REQUIRED ACTION | Copy the Sony Daily Reader review again, beginning with the words "First off, I" and stopping after "sides as well.", and switch "return policy" to "refund policy".

QUOTED PASSAGE |
▬▬▬

# Sony Daily Reader Review



## Keef (Feb 25, 2010)

*The Sony Daily Reader is almost what it should be*

*Pros*: Great design, looks great, and I love the size
*Cons*: In a year or two, the E Reader will offer what we really want.

First off, I am amazed how many complain about the glare on the Sony Daily Reader. You don't spend $400 on something without first trying it out. If the glare bothers you, don't buy it. Sony even has a return policy. So if you don't like it, return it and get the Nook or Kindle. Yes there is some glare, but that is only when the sun or light in a room is at a certain angle. If you just move it slightly, the glare goes away. I noticed the Nook had a glare of the shiny plastic sides as well.

For me, the Daily Reader is the sharpest looking E Reader out there. Very nice cover, nice lay out, larger screen than the Kindle so you have more words on your screen, and of course being able to read horizontal or vertical is nice. The important thing is, it is not too big either. Being able to download books right from your E Reader is a must, so I was not attracted to the older Sony E Readers. I did a close comparison to the Kindle before I purchased the Sony. Yes the Kindle does not have such glare since it does not have a touch screen. The background is more white than the grey background on the Sony. I found the grey background easier on my eyes. Before I purchased the Sony, I had a friend at work who had a Sony, and I took it outside to see if I could read from it in the sun. The answer was a clear Yes! Not only can you buy books from the Sony site, but also Google books. I really don't want my E Reader to have a browser. If I want to go on the internet, I will use my I phone or a computer. Some want a product that does everything. The problem with products like that is they do not do everything great, you drain the battery a lot more, and dedicated units always work better. The purpose to buy an E Reader is to read books, and this Sony does it very well. Since none have a backlight, you will need a small light to read in the dark.

After trying out the Kindle, I have to say that I like it. I like the way it looks and operates. However only seeing 3 paragraphs on the screen when I am used to seeing two full pages of a book just bothers me. It's like someone has hidden parts of your page and you are only seeing a very small portion. Because the Sony Daily Reader has a larger screen, more sentences are on the screen so it is not so limited. I found myself more attracted to it for this reason, plus being able to download books from the library. The DX is too big for me.

▬▬▬

THE DATA |
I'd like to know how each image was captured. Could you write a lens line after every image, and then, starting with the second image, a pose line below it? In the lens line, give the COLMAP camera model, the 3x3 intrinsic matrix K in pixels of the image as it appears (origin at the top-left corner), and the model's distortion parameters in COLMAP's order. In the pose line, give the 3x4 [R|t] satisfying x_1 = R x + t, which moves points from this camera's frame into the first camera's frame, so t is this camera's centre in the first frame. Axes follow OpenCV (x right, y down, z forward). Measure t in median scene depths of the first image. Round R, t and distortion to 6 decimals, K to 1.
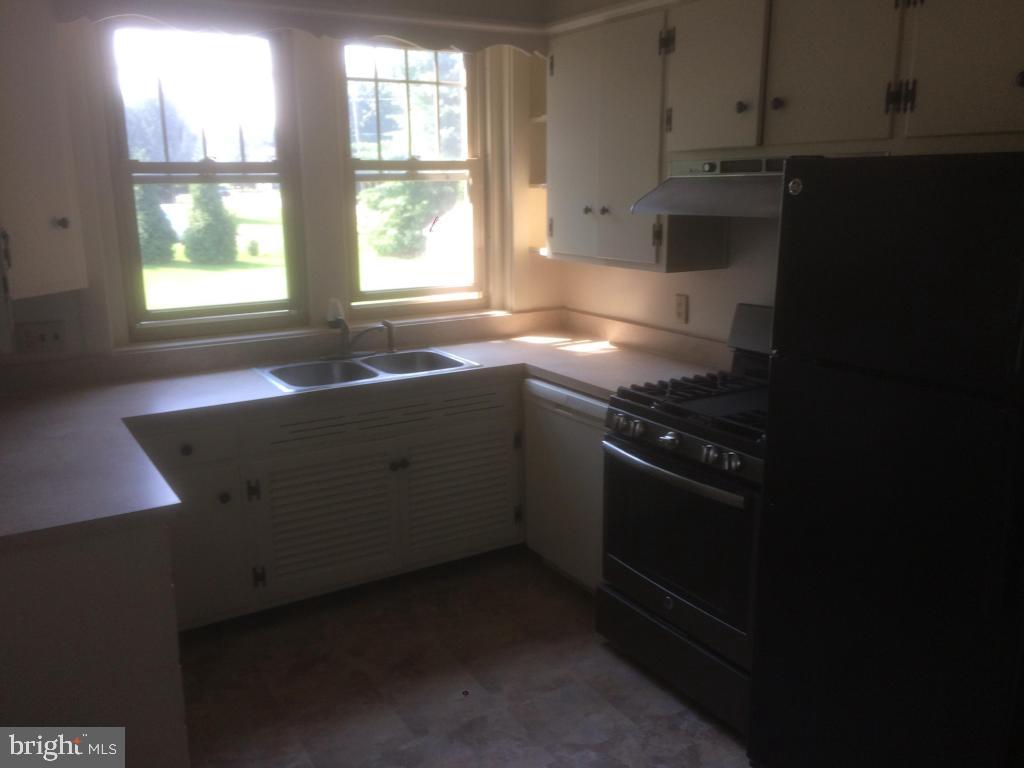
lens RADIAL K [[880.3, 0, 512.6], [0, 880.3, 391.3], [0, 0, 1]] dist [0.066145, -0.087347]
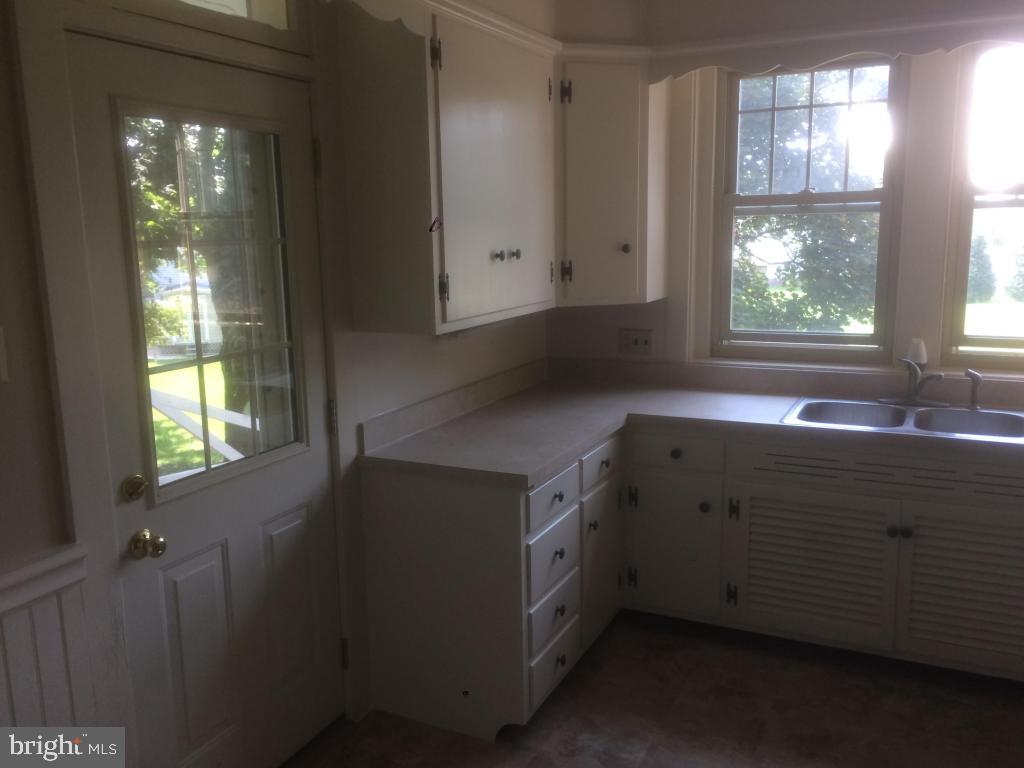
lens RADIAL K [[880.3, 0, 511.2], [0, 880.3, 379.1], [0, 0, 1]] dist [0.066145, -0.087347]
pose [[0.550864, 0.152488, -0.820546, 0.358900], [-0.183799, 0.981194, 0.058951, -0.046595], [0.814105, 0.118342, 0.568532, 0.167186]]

▬▬▬

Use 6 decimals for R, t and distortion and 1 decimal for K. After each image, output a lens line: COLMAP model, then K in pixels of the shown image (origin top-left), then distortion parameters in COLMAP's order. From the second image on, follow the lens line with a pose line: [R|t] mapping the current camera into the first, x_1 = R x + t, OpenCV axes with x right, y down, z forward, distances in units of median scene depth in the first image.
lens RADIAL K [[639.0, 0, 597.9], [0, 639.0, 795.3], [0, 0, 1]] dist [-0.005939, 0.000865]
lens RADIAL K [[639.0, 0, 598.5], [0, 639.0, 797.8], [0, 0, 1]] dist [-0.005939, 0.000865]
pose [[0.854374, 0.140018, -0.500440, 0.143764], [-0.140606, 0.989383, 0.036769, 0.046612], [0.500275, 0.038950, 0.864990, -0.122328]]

▬▬▬

OUTPUT FOR THIS EXERCISE |
First off, I am amazed how many complain about the glare on the Sony Daily Reader. You don't spend $400 on something without first trying it out. If the glare bothers you, don't buy it. Sony even has a refund policy. So if you don't like it, return it and get the Nook or Kindle. Yes there is some glare, but that is only when the sun or light in a room is at a certain angle. If you just move it slightly, the glare goes away. I noticed the Nook had a glare of the shiny plastic sides as well.